As such, any predictions or credible intervals estimated from this model may be wrong and as such, one must be careful using it as the conclusions may be plain wrong.
The movie used for prediction will be Thor: Ragnarok (2017) using information from Rotten Tomatoes and IMDB.
thor.df <- data.frame(runtime = 130, mpaa_rating_R = 'no',
thtr_rel_year = 2017, imdb_rating = 8.2, critics_score = 92, best_pic_nom = 'no',
best_actor_win = 'no',
best_actress_win = 'no')
thor.predict <- predict(movies_final.lm, newdata = thor.df, estimator = 'BMA')
thor.predict$Ybma
## [,1]
## [1,] 89.31444
The prediction made by the model was an audience score of 89.3%. As the true audience score according to rotten tomatoes is 88%, I’m very happy with the prediction capabilities of the model even with all the limitations described in the diagnostics.
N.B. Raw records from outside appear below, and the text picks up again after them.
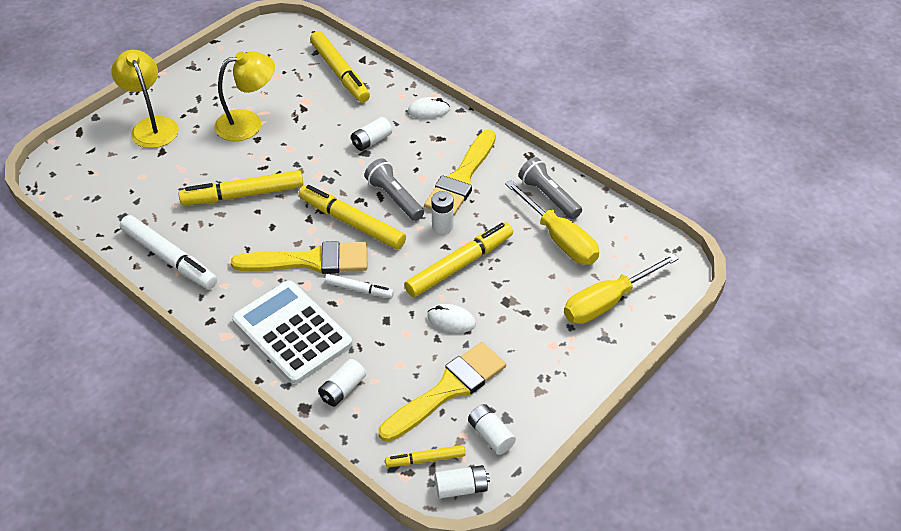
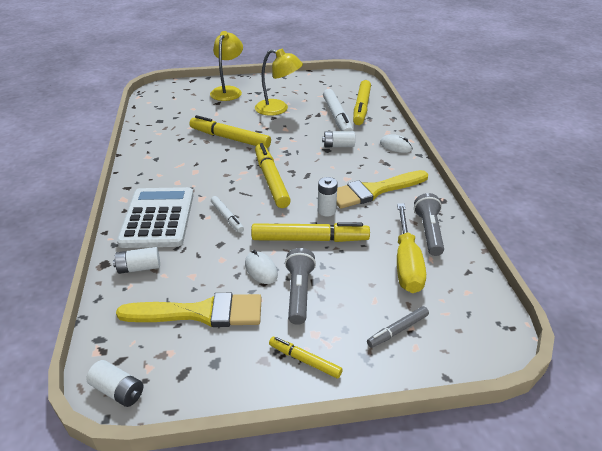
camera: 40 degrees right, 10 degrees down
(169, 258) = (152, 148): white marker -> white marker (337, 117)
(310, 261) = (220, 187): yellow brush -> none
(394, 198) = (315, 180): grey flashlight -> grey flashlight (299, 292)
(425, 459) = (124, 350): yellow marker -> yellow marker (305, 360)
(490, 435) = (187, 367): white battery -> none
(607, 302) = (398, 330): yellow screwdriver -> grey marker

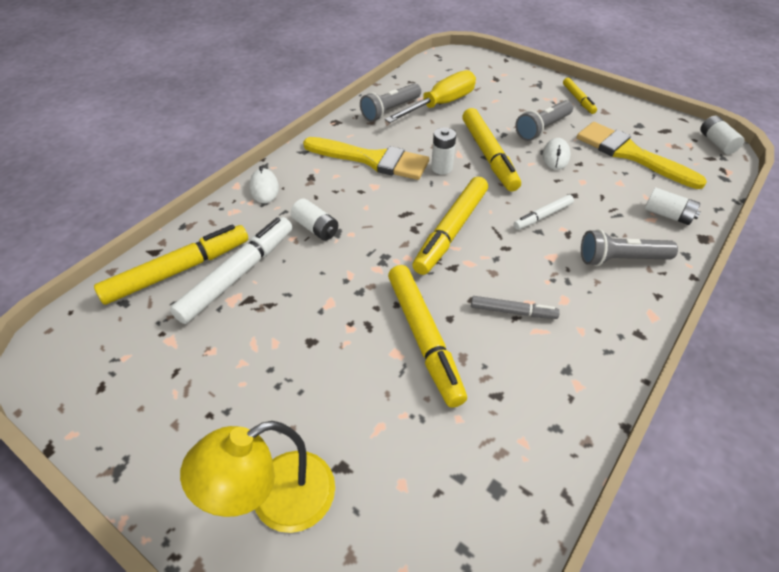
camera: 135 degrees left, 10 degrees up
(158, 218) = (620, 259): white calculator -> grey flashlight
(227, 217) = (543, 216): white marker -> white marker turned 135 degrees counterclockwise
(278, 109) = (277, 357): yellow lamp -> none
(309, 239) = (489, 155): yellow marker -> yellow marker turned 150 degrees counterclockwise
(398, 330) = (503, 83): grey marker -> grey marker (512, 311)

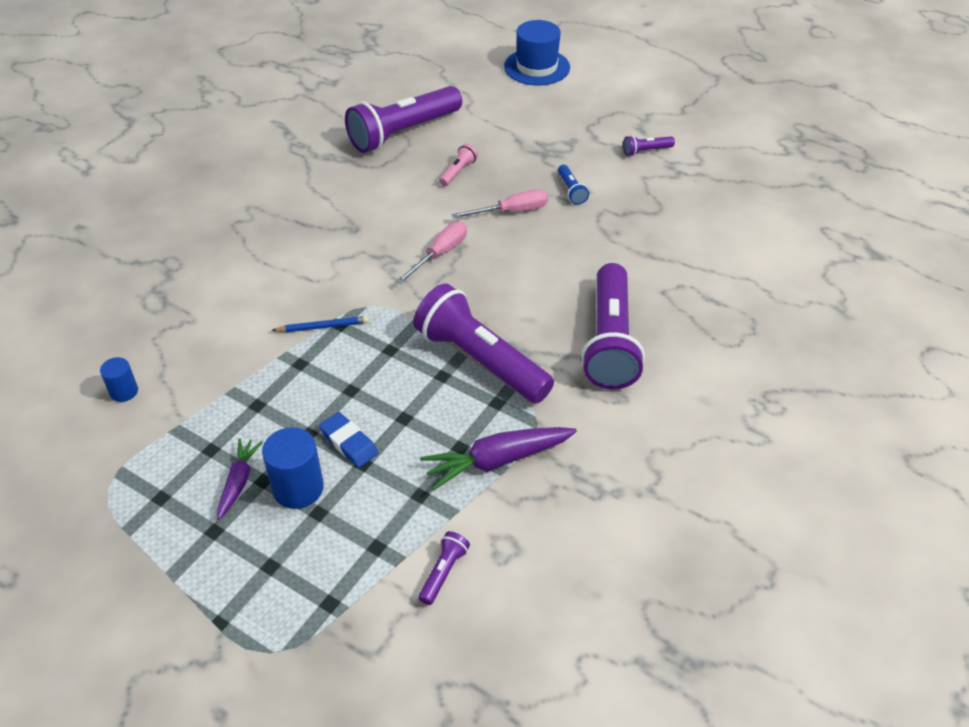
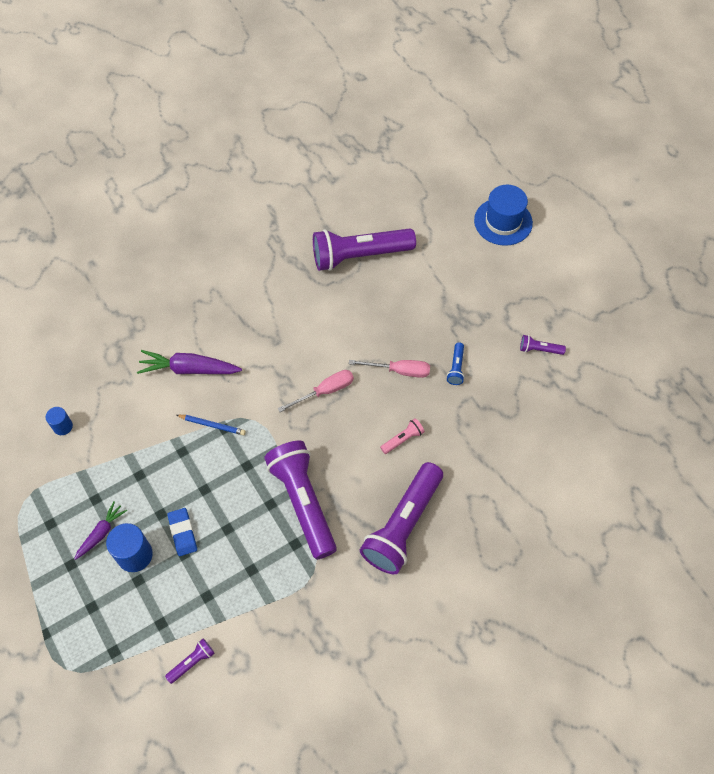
camera: 25 degrees right, 15 degrees up
(458, 172) = (380, 314): pink flashlight -> pink flashlight (403, 439)
(497, 461) = (270, 592): purple carrot -> purple carrot (189, 369)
From the results, the predictive model built fulfilled the expectation even though the diagnostics were not very good and it used non-significant predictors. Some limitations of this work consisted on the very small sample of movies (651) in the dataset as well as the fact that basically all of the new features created were useless for the model and also the small sample for prediction (n = 1).
As such, better feature engineering and the a bigger sample of movies to train the model with may prove to be benefical in building a better predictive model for the prediction of audience scores.